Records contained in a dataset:
○ ○ ○ ○
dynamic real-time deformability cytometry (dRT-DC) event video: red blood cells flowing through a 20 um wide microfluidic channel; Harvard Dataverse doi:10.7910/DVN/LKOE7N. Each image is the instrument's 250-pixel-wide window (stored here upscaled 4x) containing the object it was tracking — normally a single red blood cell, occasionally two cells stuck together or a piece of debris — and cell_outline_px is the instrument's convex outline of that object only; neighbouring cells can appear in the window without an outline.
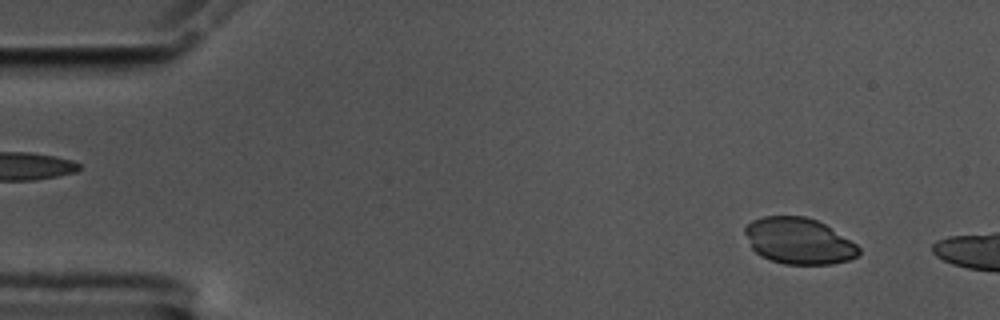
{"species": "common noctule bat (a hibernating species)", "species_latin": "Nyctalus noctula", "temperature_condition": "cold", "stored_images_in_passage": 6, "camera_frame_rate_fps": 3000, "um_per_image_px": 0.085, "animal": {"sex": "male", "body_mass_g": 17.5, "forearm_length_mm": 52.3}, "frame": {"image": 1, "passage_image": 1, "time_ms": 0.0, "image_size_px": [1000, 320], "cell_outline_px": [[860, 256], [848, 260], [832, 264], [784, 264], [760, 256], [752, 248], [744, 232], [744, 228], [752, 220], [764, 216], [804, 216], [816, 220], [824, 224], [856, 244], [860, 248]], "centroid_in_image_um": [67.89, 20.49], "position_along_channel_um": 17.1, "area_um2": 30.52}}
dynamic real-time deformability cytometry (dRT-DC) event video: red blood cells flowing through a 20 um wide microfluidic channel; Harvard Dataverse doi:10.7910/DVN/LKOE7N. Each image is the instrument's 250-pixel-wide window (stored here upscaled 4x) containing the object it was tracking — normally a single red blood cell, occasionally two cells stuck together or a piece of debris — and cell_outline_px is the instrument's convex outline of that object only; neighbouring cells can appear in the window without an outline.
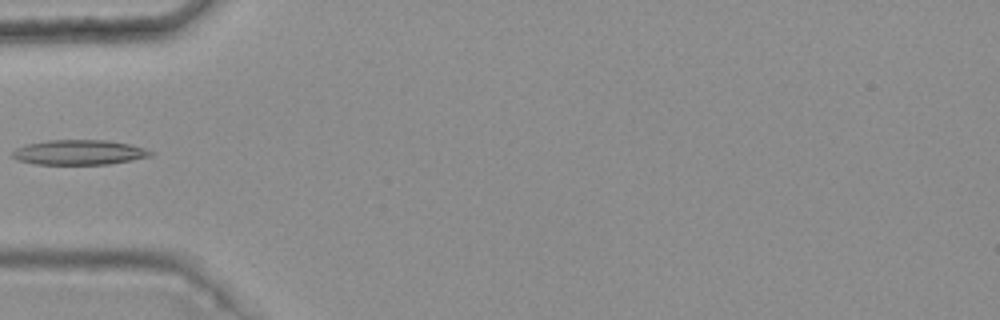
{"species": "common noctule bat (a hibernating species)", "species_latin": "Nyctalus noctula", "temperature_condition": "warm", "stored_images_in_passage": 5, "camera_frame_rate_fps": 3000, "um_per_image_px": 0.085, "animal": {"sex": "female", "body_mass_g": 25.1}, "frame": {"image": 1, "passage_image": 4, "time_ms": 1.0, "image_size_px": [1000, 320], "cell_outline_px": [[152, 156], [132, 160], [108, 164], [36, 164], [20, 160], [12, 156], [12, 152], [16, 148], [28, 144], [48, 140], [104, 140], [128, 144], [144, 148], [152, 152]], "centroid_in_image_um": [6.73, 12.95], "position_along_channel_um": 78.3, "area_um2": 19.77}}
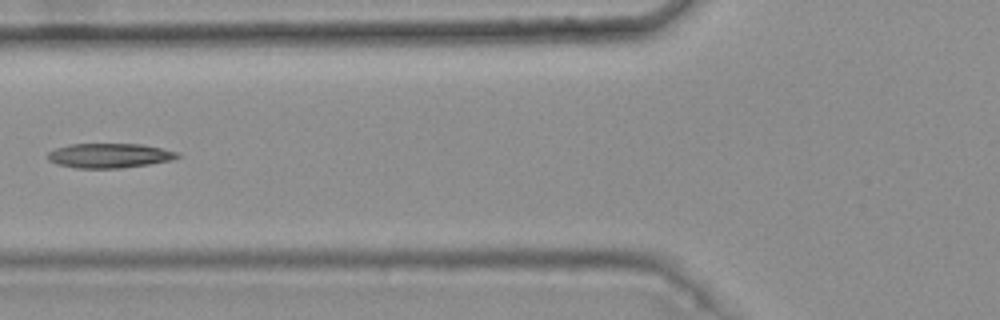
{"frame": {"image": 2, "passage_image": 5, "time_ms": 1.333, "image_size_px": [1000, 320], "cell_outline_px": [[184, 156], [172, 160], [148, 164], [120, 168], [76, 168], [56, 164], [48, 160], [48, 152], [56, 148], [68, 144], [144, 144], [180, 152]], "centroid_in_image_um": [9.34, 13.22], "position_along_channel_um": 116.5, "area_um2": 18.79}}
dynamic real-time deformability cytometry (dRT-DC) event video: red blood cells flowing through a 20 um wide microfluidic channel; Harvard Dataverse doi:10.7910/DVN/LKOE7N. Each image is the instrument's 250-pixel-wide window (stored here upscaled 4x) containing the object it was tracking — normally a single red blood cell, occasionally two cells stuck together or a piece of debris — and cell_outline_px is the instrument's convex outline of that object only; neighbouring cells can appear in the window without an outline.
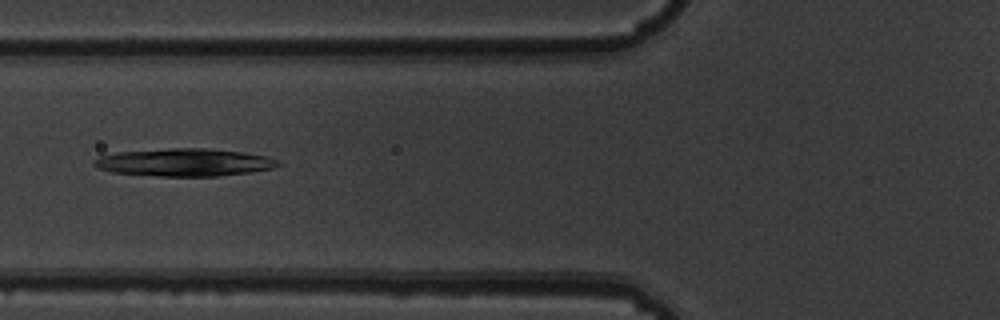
○ ○ ○ ○
# Directions:
Output the entries above exactly. Drop the pictures.

# Complete output:
dynamic real-time deformability cytometry (dRT-DC) event video: red blood cells flowing through a 20 um wide microfluidic channel; Harvard Dataverse doi:10.7910/DVN/LKOE7N. Each image is the instrument's 250-pixel-wide window (stored here upscaled 4x) containing the object it was tracking — normally a single red blood cell, occasionally two cells stuck together or a piece of debris — and cell_outline_px is the instrument's convex outline of that object only; neighbouring cells can appear in the window without an outline.
{"species": "common noctule bat (a hibernating species)", "species_latin": "Nyctalus noctula", "temperature_condition": "cold", "stored_images_in_passage": 6, "camera_frame_rate_fps": 3000, "um_per_image_px": 0.085, "animal": {"sex": "male", "body_mass_g": 17.5, "forearm_length_mm": 52.3}, "frame": {"image": 1, "passage_image": 1, "time_ms": 0.0, "image_size_px": [1000, 320], "cell_outline_px": [[860, 256], [848, 260], [832, 264], [784, 264], [760, 256], [752, 248], [744, 232], [744, 228], [752, 220], [764, 216], [804, 216], [816, 220], [824, 224], [856, 244], [860, 248]], "centroid_in_image_um": [67.89, 20.49], "position_along_channel_um": 17.1, "area_um2": 30.52}}
dynamic real-time deformability cytometry (dRT-DC) event video: red blood cells flowing through a 20 um wide microfluidic channel; Harvard Dataverse doi:10.7910/DVN/LKOE7N. Each image is the instrument's 250-pixel-wide window (stored here upscaled 4x) containing the object it was tracking — normally a single red blood cell, occasionally two cells stuck together or a piece of debris — and cell_outline_px is the instrument's convex outline of that object only; neighbouring cells can appear in the window without an outline.
{"species": "common noctule bat (a hibernating species)", "species_latin": "Nyctalus noctula", "temperature_condition": "warm", "stored_images_in_passage": 5, "camera_frame_rate_fps": 3000, "um_per_image_px": 0.085, "animal": {"sex": "female", "body_mass_g": 25.1}, "frame": {"image": 1, "passage_image": 4, "time_ms": 1.0, "image_size_px": [1000, 320], "cell_outline_px": [[152, 156], [132, 160], [108, 164], [36, 164], [20, 160], [12, 156], [12, 152], [16, 148], [28, 144], [48, 140], [104, 140], [128, 144], [144, 148], [152, 152]], "centroid_in_image_um": [6.73, 12.95], "position_along_channel_um": 78.3, "area_um2": 19.77}}
{"frame": {"image": 2, "passage_image": 5, "time_ms": 1.333, "image_size_px": [1000, 320], "cell_outline_px": [[184, 156], [172, 160], [148, 164], [120, 168], [76, 168], [56, 164], [48, 160], [48, 152], [56, 148], [68, 144], [144, 144], [180, 152]], "centroid_in_image_um": [9.34, 13.22], "position_along_channel_um": 116.5, "area_um2": 18.79}}
dynamic real-time deformability cytometry (dRT-DC) event video: red blood cells flowing through a 20 um wide microfluidic channel; Harvard Dataverse doi:10.7910/DVN/LKOE7N. Each image is the instrument's 250-pixel-wide window (stored here upscaled 4x) containing the object it was tracking — normally a single red blood cell, occasionally two cells stuck together or a piece of debris — and cell_outline_px is the instrument's convex outline of that object only; neighbouring cells can appear in the window without an outline.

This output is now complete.